‘The Broken River Tent’: ‘I chose resistance!’
Phila felt someone take a stronger hold on him, making him stand. He was about to protest, thinking it was just Maqoma, when he realised they were legion: brown, yellow, white faces — all of them looking at him in anticipation. He was confused as to what to say or do. He felt his knees buckle. Then Maqoma was there, extending a hand to him, and Phila stood up, firm and tall. The courtroom was filled with the dead, men and women, all silently cheering Phila on with eagerness in their eyes. Phila knew none of these people; yet he knew every one of them.
Something forceful moved through Phila, burning like coal on his lips. He fought the flicker of panic when he sensed this might be the last time he spoke as a free man, or even alive, in front of an audience. When he spoke, his voice was not his own.
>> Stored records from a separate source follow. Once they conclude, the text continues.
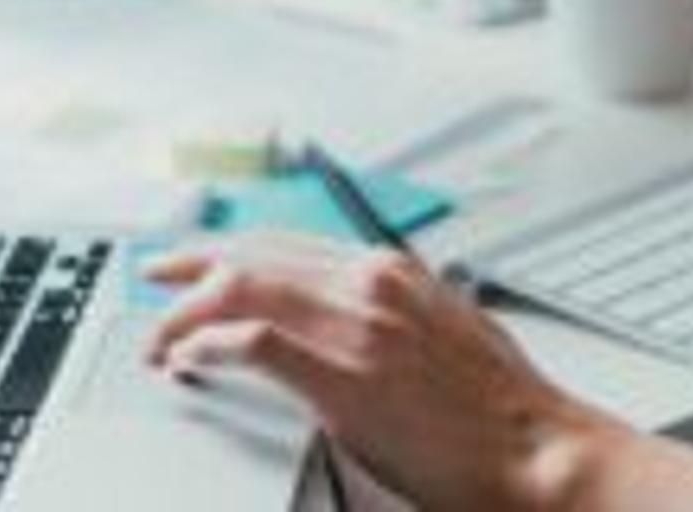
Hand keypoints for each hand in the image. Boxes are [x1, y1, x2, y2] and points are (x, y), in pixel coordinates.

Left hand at [143, 235, 606, 510]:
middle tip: (153, 281)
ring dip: (186, 314)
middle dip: (191, 265)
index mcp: (393, 272)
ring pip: (241, 287)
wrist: (539, 450)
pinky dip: (209, 346)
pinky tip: (192, 362)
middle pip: (253, 254)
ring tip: (161, 340)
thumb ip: (400, 313)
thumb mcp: (451, 330)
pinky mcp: (344, 377)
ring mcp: (356, 327)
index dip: (230, 249)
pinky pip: (252, 343)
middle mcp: (370, 284)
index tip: (197, 261)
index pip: (288, 242)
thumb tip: (365, 323)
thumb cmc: (504, 409)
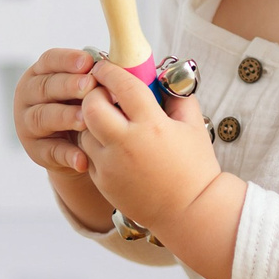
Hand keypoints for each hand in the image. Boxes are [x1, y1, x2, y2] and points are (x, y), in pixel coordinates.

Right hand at [15, 48, 111, 230]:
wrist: (77, 145)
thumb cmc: (91, 107)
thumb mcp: (93, 88)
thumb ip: (105, 75)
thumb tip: (141, 64)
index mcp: (44, 71)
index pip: (50, 59)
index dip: (67, 59)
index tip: (88, 62)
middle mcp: (30, 94)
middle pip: (45, 86)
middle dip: (68, 85)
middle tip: (89, 87)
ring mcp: (28, 122)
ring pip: (43, 116)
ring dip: (65, 117)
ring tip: (85, 120)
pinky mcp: (35, 149)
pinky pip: (50, 151)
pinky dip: (67, 154)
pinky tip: (83, 159)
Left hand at [78, 65, 221, 232]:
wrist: (190, 212)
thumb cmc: (195, 168)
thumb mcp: (194, 126)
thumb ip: (177, 97)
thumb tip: (162, 77)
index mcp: (152, 126)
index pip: (122, 86)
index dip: (110, 70)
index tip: (105, 66)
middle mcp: (126, 144)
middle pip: (91, 106)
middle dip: (94, 94)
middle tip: (105, 94)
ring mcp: (110, 165)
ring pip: (84, 130)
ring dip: (92, 120)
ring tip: (110, 121)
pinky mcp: (102, 181)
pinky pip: (87, 154)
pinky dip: (95, 144)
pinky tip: (112, 144)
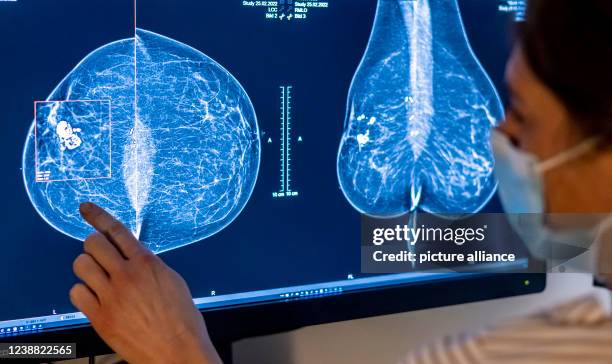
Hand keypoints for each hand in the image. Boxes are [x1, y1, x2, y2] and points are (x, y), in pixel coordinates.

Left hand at [70, 202, 220, 363]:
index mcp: (146, 263)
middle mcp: (126, 275)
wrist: (176, 350)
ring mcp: (111, 296)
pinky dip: (83, 292)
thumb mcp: (172, 281)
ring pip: (81, 265)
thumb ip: (148, 265)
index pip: (117, 230)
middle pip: (93, 243)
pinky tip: (96, 297)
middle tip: (100, 255)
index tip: (85, 207)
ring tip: (98, 276)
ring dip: (87, 267)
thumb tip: (132, 255)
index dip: (97, 215)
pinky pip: (76, 292)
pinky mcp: (99, 316)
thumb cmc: (181, 319)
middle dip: (94, 245)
“Let it never be said,” he began, pausing as the packed courtroom gasped audibly. “Let it never be said that words were extinguished in my mouth when the need arose.” Some people slapped their hands over their mouths in disbelief. They never expected a kaffir to address a white man’s court of law with such familiarity, let alone with anger in his voice and fire in his eyes.
“I, sir, will try to invite you into the assembly under my skull, even if it costs me my life. I have cherished the idea of a free society, of universal justice, fighting against both white and black domination. All my life I’ve been against the notion of power serving only the needs of the strong, and condemning the weak and the poor. I’ve lived my life hard as an axe and kind as the rain. There’s nothing I will be sorry to leave behind here when I depart. You fertilise your language with hypocrisy and call it civilisation. I’ve often found many savages under the cloth of your civilisation. You tell me that we were free to choose, yet we’re not allowed to choose against the choices your government makes for us. Let your words be your judge.
“The only freedom we ever had, since the white man came to our land, was that of submission, perdition or resistance. I chose resistance! I chose to face the fire of your cannons knowing very well it would bring me to perdition or complete freedom.
“I grew up before the pestilence of white people coming to our land. Then our land was out-gloried only by the stars. There was an implausibility of wildebeest and a dazzle of zebras everywhere. Hardly 50 full cycles since you came all these have disappeared from our land. And you insist yours are civilised ways, though you are not able to coexist with anything, not with animals or people who don’t look like you, without wishing to exterminate them.
“My memory might be slightly dimmed by time; it is now old as the hills. But I remember in my youth roaming freely on our land without fear of white people’s papers, guns and cannons. That is etched on my mind and will not be extinguished until I gain it again. It seems now it has brought me to my early grave.
“Strange you should call stony, non-arable land ‘protectorates’. I’ll never accept your protection, even if it bought me five lives in your robe-wearing, sheep-eating days. You may think in your mind that this will end here, with my silence and permanent exile, but it shall not.
“The spirit of the Xhosa people is indomitable, incorrigible and independent. It will rise again, perhaps not in my lifetime, which you’re determined to shorten, but, like a flooding river on its way to the sea, it will rise. The Xhosa people can never be bondsmen forever. It is against their nature. We’re more than proud people. We’re the native spirit of this land. Without us this land loses its soul, and with us in bondage the land is in shackles.
“Do what your pink mind prefers with me, but know you shall never silence me. The spirit of Phalo, passing through these veins, will be reborn in every black man’s heart. Will you close the wombs of our women? Unless you can manage that, you’re fighting a losing battle. I shall rise again, this time more powerful and multitudinous, because I shall live in each and every black person you murder by your unjust laws of greed; every black person who inhabits this land. And then this land will erupt. The plots you cut by cunning among yourselves shall go back to the rightful owners of the land. The houses you build shall be the inheritance of the children of this land. Our bones you whiten shall fertilise the rage that will rise against your injustices.”
There was a move from the side of the courtroom, soldiers lining up. Phila stopped them with a look of daggers. “You have poisoned our atmosphere with the spirit of greed and harsh opportunism — what you call enterprise. But this is not the last you will hear from the House of Phalo. Isolate or kill me all you want, but it shall be significant when I’m laid underground …” The redcoats came to shackle them and take them back to prison before he could finish.
The Broken River Tent (Blackbird Books, 2018) won the University of Johannesburg Debut Prize in December 2019. It has just been reprinted.